Um torneio que já coroou Riquelme, Alberto Spencer, Pelé, Luis Cubilla, Pancho Sa, Tévez e, mais recentemente, Neymar, viu-se definido por uma falha de saída de bola com experiência europeia, e nos passos errantes do vascaíno de nascença, Deyverson, a ficção beijou a realidade aos sons galopantes da comemoração da torcida vendo a bola lentamente encontrar o gol. No futebol jogado aqui, não há espaço para racionalidades e sanidades, o mais louco, arriscado e ousado sempre sobressai, não foi diferente dessa vez.



É necessário fazer das tripas coração para sobreviver aqui, e estar ciente de que sua parte morta é a sanidade, porém você tem de saber separar sua insanidade entre crônica e passageira. Abel Ferreira soube fazer isso, pois em todos os rincões do mundo, nenhum técnico tiraria o autor do gol da final para colocar um jogador contestado, mas nesse pedaço de terra é diferente, esse pedaço de terra que compreende a América do Sul, que compreende a Libertadores, não se dança conforme a música, a música tem de dançar conforme seus movimentos, sempre antevistos. Ele fez tudo isso melhor que ninguém esse ano, não poderia ser diferente o resultado, agora carrega na bagagem dois troféus em 1 ano, feito histórico, com personagens inusitados e a pitada de sal e pimenta nos olhos que é pelear na Libertadores. Mesmo com a comemoração antecipada dos jogadores do Palmeiras, uma BAITA afronta aos deuses do futebol, o elenco alviverde entendeu como jogar a competição, apanhou, nem sempre foi o melhor, mas sempre foi o mais calejado pra isso, não a toa levantam o caneco, com merecimento total.
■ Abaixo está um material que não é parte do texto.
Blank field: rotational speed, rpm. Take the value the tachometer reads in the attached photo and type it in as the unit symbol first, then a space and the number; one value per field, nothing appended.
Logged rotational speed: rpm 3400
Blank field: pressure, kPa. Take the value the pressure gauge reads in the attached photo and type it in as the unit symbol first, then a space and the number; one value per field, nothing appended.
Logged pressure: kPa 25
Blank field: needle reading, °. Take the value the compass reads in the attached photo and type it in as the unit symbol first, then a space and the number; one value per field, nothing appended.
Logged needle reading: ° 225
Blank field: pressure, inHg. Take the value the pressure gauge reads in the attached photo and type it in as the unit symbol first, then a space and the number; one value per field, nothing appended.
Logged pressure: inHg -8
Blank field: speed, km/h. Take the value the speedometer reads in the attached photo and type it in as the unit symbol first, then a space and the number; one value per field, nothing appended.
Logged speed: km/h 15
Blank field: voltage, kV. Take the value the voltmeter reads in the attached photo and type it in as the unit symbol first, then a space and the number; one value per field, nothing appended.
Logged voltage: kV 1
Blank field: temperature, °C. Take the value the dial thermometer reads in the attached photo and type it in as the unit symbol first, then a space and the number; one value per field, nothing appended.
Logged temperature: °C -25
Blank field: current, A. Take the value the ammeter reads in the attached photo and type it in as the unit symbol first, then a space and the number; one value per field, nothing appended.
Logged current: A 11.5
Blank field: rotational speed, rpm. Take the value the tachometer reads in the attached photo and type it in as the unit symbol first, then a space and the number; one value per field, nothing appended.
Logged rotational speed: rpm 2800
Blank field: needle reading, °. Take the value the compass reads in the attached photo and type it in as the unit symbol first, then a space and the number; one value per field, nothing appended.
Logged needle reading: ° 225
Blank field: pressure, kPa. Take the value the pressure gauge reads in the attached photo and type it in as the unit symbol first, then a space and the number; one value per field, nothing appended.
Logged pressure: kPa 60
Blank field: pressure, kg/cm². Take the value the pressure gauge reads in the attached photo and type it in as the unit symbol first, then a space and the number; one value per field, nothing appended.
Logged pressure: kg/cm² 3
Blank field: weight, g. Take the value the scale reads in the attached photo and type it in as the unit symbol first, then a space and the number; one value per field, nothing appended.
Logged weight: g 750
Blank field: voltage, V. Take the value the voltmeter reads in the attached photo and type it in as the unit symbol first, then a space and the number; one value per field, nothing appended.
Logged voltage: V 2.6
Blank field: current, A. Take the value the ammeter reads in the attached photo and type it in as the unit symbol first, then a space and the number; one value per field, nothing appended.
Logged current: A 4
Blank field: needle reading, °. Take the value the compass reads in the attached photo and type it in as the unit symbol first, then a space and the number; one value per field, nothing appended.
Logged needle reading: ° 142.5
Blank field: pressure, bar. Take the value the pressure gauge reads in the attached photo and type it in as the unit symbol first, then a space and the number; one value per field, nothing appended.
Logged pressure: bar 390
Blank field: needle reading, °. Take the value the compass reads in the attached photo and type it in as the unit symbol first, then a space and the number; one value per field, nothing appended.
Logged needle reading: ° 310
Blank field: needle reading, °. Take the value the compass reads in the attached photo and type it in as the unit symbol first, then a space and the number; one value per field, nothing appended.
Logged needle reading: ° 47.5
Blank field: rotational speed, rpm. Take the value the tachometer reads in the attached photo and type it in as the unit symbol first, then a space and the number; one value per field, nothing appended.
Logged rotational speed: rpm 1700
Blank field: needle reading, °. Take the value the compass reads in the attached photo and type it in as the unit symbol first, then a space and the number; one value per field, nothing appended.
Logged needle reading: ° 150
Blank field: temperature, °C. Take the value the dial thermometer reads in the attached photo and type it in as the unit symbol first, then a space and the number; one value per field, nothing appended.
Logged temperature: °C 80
O insano entra, mais uma vez, nos contos libertadores do continente e na história, um tanto quanto cruel e graciosa, que esses campos viram ao longo dos anos. Talvez por isso, com todas suas incertezas, imperfeições e batalhas, a Libertadores seja um desejo tão vivo em seus lutadores e não há razão em imitar a Europa, porque eles jamais serão apaixonados como nós somos. Apaixonados, loucos, lunáticos até, mas sempre, sempre mesmo vivendo o contexto e a Guerra nas quatro linhas. Deyverson entra pra galeria de heróis palestrinos incomuns com Betinho e Breno Lopes, e entra pra galeria também do Teatro com seu encontro com o árbitro Pitana ao fim da partida, tudo perfeitamente balanceado, um ser ousado, insano, falho, mas um herói no continente com a personalidade de um Bobo da Corte e na memória alviverde, ao menos enquanto dura a Lua de Mel, sempre muito curta em nosso canto do mundo, entre os torcedores e o time continuar.